Perfetto SPAN_JOIN and LEAD Explained

Perfetto and the SQL processing built into trace_processor are both fantastic, but two of the most important parts of that SQL processing are not well documented, at least for my simple brain.

The first feature is SPAN_JOIN which is described as:

Span join is a custom operator table which computes the intersection of spans of time from two tables or views.

There is a nice diagram showing how the spans are combined:

Spans are combined into multiple minimal spans formed of their intersecting
times.

But the part of the missing documentation here is the definition a span, which is a row in a table that has both ’ts’ and ‘dur’ columns, where ’ts’ is a timestamp, and ‘dur’ is the size of that span in the same units as ’ts’.

Now if you have two tables (or views on a tables) that have ’ts’ and ‘dur’ columns you can use SPAN_JOIN to create a new view that has all the intersecting spans.

For example, let’s look at one unit test from SPAN_JOIN:

If we have table f with the following values:

ts	dur	f_val
100	10	44444
110	50	55555
160	10	44444

And table s with the following values:

ts	dur	s_val
100	5	11111
105	5	22222
110	60	33333

Then if we SPAN_JOIN them together via:

CREATE VIRTUAL TABLE sp USING span_join(f, s);

The we’ll get the following values for view sp:

ts	dur	f_val	s_val
100	5	44444	11111
105	5	44444	22222
110	50	55555	33333
160	10	44444	33333

But there are more than slices stored in Perfetto tables, what are we to with tables that are simply timestamped measurements?

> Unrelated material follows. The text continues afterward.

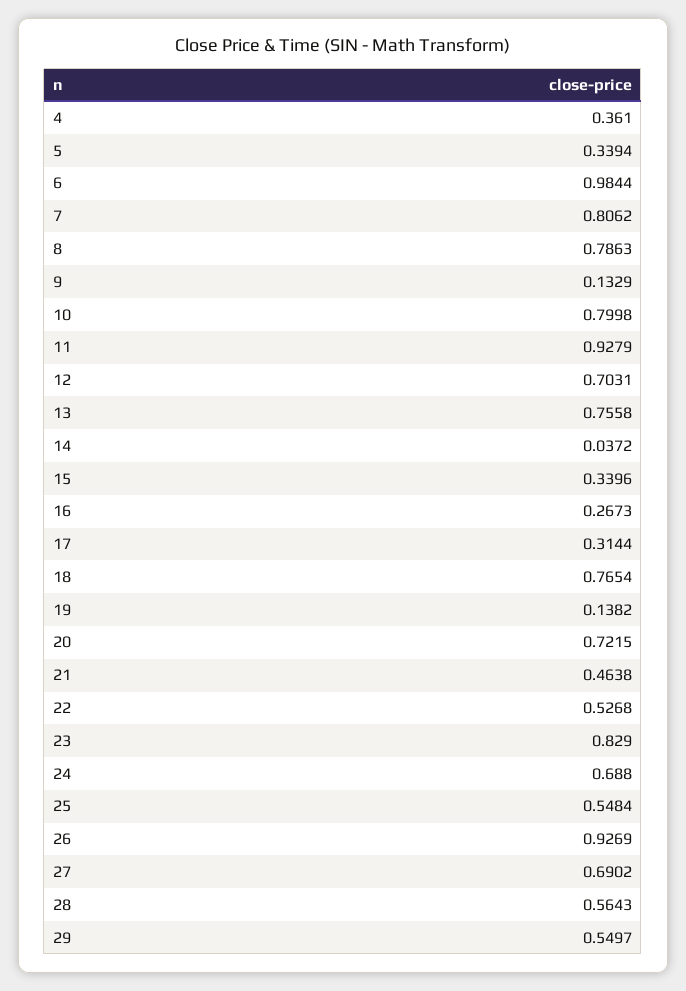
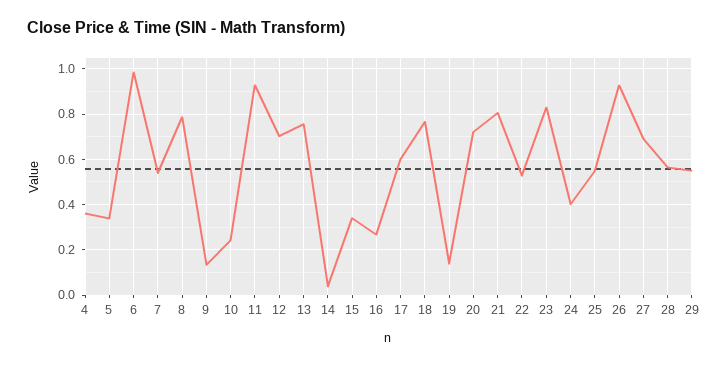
7: 0.8062 -> 0.55
10: 0.7998 -> 0.25
17: 0.3144 -> 0.6
21: 0.4638 -> 0.8
24: 0.688 -> 0.4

That’s where the second feature comes in, SQLite LEAD, which allows you read values from the next row in the table.

To see this in action let’s say we had this table f:

ts	f_val
100	44444
110	55555
160	44444
200	66666

We can create a dur column in a view using LEAD:

CREATE TABLE f (ts BIG INT PRIMARY KEY, f_val BIG INT);

INSERT INTO
    f
VALUES
    (100, 44444),
    (110, 55555),
    (160, 44444),
    (200, 66666);

CREATE VIEW f_slices AS
SELECT
    ts,
    f_val,
    LEAD(ts) OVER (
        ORDER BY
            ts
    ) - ts as dur
FROM
    f;

SELECT
    *
FROM
    f_slices;

Running the above will generate the following table for the f_slices view:

ts	f_val	dur
100	44444	10
110	55555	50
160	44444	40
200	66666	[NULL]

And now since it has both ts and dur columns it can be used as a input to SPAN_JOIN.

One thing to note here is that the very last row has NULL for its duration, since there is no following row to compare against. You might need to filter out rows with NULL values depending later calculations.

There are plenty of other options for SPAN_JOIN and LEAD, but hopefully with this intro those explanations will make more sense.